Onu bırakın Jorge Luis Borges bile şöyle yazıyor: "Aslında 84 yıldan beri intihar ediyorum. Ve halen intihar etmediğimi kim garanti edebilir?" Özetle, en hafif tabiriyle benim yazarlarım yaşamı pek umursamamış. Kendilerini bazen alkolün, bazen derin dramların, bazen amansız aşkların pençesine bırakarak kendi sonlarını hazırlamışlar. Bu yolda da bize mükemmel eserler bırakmışlar.

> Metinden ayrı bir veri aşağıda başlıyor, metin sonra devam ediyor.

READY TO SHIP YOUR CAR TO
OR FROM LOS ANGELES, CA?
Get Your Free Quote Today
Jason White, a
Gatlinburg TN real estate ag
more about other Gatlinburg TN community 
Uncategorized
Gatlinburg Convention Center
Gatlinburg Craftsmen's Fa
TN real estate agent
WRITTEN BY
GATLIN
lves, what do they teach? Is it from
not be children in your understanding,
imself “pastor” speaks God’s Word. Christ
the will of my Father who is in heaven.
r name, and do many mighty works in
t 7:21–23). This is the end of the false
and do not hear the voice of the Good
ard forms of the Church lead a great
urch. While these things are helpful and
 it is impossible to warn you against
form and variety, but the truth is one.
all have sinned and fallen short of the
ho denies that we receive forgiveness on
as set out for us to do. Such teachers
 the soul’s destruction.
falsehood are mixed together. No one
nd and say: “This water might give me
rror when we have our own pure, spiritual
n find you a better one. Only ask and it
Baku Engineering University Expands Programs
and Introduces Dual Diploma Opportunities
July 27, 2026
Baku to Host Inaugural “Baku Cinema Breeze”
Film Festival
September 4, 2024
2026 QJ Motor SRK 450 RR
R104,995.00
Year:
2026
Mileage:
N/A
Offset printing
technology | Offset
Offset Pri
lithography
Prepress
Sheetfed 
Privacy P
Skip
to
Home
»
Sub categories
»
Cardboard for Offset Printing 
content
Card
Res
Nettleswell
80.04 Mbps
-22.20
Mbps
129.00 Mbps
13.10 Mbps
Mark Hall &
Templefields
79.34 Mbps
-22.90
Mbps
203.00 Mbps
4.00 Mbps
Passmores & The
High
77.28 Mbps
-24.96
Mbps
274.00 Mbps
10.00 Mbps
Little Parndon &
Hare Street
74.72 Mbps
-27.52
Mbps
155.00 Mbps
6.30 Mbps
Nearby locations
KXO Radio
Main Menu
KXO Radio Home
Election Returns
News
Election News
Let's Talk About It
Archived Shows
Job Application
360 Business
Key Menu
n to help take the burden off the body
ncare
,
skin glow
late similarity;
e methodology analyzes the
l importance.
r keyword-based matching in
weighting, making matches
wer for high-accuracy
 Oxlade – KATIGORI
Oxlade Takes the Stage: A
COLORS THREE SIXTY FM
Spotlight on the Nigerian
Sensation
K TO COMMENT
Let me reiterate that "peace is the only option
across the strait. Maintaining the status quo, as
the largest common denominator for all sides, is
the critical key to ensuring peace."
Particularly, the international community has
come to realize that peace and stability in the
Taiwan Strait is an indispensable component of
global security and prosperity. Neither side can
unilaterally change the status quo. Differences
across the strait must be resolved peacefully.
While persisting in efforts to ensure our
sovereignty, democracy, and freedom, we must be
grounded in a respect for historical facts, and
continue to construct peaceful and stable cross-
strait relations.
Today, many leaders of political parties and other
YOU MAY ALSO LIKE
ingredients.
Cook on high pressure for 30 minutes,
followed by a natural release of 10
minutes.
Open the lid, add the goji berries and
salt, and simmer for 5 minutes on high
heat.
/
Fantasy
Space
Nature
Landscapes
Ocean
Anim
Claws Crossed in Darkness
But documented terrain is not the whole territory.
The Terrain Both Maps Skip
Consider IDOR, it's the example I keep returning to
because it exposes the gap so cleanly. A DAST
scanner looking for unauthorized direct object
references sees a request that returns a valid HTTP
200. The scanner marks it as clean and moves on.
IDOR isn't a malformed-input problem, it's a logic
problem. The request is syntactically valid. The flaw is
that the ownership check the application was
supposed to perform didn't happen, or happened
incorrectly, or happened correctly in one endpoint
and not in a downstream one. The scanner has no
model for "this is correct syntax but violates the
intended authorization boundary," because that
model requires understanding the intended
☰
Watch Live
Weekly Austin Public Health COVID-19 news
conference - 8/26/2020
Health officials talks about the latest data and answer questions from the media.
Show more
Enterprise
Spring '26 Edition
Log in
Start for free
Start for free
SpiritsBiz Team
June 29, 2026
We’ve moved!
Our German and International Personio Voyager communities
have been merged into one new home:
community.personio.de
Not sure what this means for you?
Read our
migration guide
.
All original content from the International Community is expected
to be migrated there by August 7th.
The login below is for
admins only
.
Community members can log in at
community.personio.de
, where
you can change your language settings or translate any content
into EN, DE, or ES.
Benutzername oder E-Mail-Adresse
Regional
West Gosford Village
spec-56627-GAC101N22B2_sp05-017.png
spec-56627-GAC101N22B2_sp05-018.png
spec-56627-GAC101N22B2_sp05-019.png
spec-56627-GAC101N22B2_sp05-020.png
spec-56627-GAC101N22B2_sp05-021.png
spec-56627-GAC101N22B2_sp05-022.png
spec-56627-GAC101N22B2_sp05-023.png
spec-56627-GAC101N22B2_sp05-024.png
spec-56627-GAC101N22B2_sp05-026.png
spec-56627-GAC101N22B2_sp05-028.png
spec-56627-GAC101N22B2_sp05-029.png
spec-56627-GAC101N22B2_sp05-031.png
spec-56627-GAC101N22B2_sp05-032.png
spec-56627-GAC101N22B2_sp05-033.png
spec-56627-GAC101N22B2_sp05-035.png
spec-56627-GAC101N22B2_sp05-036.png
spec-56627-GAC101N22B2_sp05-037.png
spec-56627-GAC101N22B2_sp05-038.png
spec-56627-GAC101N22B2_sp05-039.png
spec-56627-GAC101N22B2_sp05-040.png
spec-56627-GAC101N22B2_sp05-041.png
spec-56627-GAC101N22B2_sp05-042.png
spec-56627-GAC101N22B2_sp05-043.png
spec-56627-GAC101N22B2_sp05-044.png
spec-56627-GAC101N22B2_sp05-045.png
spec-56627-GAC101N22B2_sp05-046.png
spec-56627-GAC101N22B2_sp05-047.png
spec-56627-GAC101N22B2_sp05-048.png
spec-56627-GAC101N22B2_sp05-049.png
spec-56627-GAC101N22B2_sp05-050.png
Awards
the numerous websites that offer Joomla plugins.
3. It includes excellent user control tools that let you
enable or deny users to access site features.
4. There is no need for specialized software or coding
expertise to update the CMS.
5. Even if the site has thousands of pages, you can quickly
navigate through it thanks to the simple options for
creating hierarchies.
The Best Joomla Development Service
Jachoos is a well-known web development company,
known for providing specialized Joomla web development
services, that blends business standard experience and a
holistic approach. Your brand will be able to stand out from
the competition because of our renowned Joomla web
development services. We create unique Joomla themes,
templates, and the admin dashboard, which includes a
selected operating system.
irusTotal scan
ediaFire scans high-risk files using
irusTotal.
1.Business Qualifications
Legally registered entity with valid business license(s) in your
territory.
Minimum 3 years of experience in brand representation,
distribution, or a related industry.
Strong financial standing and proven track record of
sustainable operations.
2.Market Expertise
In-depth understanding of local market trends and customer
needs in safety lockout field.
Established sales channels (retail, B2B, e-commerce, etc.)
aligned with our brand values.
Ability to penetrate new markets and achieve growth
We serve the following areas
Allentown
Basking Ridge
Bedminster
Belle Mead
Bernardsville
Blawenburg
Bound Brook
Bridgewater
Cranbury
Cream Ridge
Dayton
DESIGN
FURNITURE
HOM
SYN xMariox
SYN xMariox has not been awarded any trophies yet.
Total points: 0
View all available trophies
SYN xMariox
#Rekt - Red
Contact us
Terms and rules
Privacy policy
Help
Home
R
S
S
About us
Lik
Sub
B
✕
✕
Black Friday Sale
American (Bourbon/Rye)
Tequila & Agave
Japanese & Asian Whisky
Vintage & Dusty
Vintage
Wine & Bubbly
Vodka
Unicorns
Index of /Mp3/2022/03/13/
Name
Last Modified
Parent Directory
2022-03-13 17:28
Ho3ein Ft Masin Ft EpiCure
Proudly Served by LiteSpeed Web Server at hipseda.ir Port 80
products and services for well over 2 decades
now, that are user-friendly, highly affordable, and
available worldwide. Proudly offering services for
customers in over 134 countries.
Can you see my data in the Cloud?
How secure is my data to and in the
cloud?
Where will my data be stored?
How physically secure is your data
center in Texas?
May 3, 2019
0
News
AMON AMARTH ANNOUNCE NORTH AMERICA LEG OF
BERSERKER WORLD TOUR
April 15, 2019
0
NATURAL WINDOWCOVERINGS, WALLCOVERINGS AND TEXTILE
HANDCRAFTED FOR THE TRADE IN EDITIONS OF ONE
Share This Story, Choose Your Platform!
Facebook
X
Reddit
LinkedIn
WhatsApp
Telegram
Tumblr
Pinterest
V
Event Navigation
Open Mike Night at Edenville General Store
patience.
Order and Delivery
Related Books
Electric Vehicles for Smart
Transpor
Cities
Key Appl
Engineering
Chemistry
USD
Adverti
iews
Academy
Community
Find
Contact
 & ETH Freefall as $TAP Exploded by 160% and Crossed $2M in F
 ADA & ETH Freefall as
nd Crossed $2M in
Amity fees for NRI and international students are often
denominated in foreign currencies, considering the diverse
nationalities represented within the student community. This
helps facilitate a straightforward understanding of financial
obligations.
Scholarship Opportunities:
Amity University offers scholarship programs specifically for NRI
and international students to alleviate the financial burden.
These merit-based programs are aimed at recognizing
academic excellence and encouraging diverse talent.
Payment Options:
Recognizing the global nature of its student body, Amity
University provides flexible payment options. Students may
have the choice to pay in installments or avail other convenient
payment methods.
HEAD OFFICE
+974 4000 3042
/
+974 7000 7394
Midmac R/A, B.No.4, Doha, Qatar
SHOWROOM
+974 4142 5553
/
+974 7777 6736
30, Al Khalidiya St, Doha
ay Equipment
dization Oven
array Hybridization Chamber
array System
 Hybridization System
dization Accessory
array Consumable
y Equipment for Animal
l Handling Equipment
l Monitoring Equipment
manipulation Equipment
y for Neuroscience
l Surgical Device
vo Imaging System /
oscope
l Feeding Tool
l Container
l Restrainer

"Yazarlar yazarak bizi zenginleştirirken kendilerini fakirleştiriyor" diyorsunuz. Yazarlar yazdıkça adeta bir kalem gibi tükeniyor görüntüsü uyanıyor. Bu tükeniş, yazarların eserlerinde açıkça hissediliyor mu? Sizce yazarların farkında olmadan kendilerini tüketmesi, onları daha güçlü bir anlatıcı haline mi getiriyor?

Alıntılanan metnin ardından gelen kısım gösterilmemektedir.